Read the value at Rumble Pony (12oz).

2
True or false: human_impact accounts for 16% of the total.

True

---

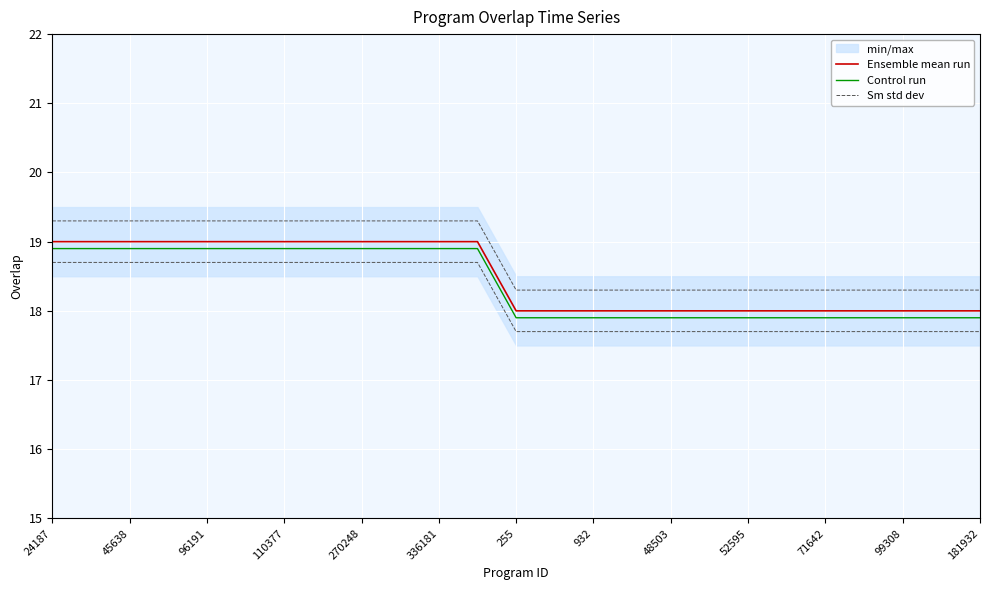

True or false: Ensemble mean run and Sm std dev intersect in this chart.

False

REQUIREMENT
Copy out the entries word for word, beginning at the line with "Read the value at Rumble Pony (12oz)." and continuing through the line with "True or false: human_impact".

ANSWER BOX
Read the value at Rumble Pony (12oz).

2
True or false: human_impact accounts for 16% of the total.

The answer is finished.